Shakespeare has been at the Edinburgh Fringe from the beginning, with the Christine Orr Players of Edinburgh’s Macbeth one of the eight productions in the first festival in 1947. It’s not surprising to see that the Bard is still a staple: a search for his name in this year’s programme brings up no less than 71 results, and that's just the ones where his name is part of the show's title.
What is surprising, perhaps, is 2015 being the first year that Shakespeare’s Globe is joining the crowd. It’s not quite the Bard they’re bringing, though: instead, this is Shakespeare Untold.
This is Romeo and Juliet from the perspective of the Party Planner and Titus Andronicus from the Piemaker, with writers Harper Ray and Adam Sibbald asking what happens when you shift the lens on these famous plays.
“Knowing a play, people can have preconceptions,” Ray tells me on choosing to tell these untold stories. “Even not knowing the play can be intimidating. New work levels the playing field.”
Of course, Shakespeare remains at the heart of the work. “The themes and emotions of Shakespeare’s plays are very real for each of us,” he says. Through re-examination, these themes become open and exciting to a whole new family audience. “A new character meant we could hear the story from a different perspective. They talk to the audience as friends, including and exciting them while staying true.”
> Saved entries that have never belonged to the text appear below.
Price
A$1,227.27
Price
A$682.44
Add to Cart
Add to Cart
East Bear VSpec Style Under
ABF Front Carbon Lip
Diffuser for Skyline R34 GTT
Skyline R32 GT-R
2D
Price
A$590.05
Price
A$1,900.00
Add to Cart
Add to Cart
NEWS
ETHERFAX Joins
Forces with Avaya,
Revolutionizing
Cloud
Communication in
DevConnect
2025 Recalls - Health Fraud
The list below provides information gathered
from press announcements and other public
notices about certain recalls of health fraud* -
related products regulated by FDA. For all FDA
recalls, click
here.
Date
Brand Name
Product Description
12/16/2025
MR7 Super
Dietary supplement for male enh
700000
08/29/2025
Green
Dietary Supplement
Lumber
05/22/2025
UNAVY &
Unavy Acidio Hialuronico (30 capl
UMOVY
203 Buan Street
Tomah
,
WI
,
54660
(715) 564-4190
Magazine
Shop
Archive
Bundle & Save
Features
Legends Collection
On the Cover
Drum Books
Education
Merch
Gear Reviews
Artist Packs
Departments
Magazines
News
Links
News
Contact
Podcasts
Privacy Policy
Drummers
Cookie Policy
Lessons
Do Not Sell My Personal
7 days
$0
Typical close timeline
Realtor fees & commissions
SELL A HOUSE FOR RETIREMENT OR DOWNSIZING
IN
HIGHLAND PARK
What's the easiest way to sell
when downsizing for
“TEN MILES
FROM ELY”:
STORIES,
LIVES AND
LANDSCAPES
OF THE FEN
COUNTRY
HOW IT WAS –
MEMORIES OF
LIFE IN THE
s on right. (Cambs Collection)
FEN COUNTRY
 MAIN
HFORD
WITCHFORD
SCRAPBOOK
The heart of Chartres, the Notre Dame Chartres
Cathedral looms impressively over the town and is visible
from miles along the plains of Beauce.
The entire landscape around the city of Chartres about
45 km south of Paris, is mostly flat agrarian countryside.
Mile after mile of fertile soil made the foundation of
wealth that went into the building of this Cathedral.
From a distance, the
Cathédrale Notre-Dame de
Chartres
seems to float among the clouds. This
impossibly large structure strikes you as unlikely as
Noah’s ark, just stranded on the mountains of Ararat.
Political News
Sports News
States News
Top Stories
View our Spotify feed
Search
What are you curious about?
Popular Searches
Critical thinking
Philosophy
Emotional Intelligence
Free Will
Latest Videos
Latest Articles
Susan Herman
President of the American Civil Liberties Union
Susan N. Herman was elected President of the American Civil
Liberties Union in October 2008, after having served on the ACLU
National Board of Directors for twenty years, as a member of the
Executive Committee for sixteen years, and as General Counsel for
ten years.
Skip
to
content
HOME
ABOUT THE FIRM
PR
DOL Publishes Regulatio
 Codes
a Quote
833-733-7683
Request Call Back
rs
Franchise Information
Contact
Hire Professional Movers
Titus Andronicus, concedes Ray, is “not necessarily the obvious choice” for re-examination or for children’s theatre. But then, perhaps that’s exactly why it should be chosen. “People baked in a pie?” he says. “Classic fairy story fare.”
“It doesn’t matter if you know either of the plays. These are stand-alone works that assume nothing. The characters tell you a complete story: their own story. It just so happens that their story reveals the key moments, characters, themes and even language of Shakespeare’s play."
Titus Andronicus is a popular pick of this year’s festival, with productions by Cambridge Shakespeare Collective, Tripped Theatre, China’s WeAct, and Smooth Faced Gentlemen’s all-female cast. And, of course, Romeo and Juliet gets a look in as ever: with N6 Productions, the American High School Theatre Festival’s Latino take, and Captive Theatre at the Spiegeltent.
And although this may be the Globe’s first time to the Edinburgh Fringe, it’s hardly Ray’s. “I love the Fringe and have been coming since my days as a student,” he says. “It’s obviously a great honour for Adam Sibbald and myself to be charged with co-creating the Globe’s debut.”pro
The festival, he says, “gives the Globe a chance to connect with completely new audiences: those who arrive in unimaginable numbers to be part of the most exciting arts event in the world. Shakespeare Untold couldn’t have hoped for a better first outing than this.”